• Page images and extracted text:

---

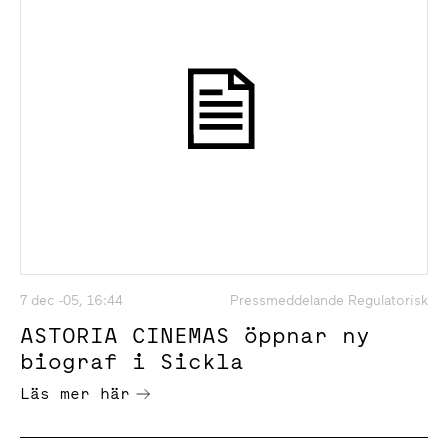
7 dec -05, 16:44
Pressmeddelande Regulatorisk
ASTORIA CINEMAS öppnar ny
biograf i Sickla
Läs mer här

---

• TASK:
Your answer must consist of the entries, unchanged, with no pictures in it.

• COMPLETED EXERCISE:
7 dec -05, 16:44
Pressmeddelande Regulatorisk
ASTORIA CINEMAS öppnar ny
biograf i Sickla
Läs mer här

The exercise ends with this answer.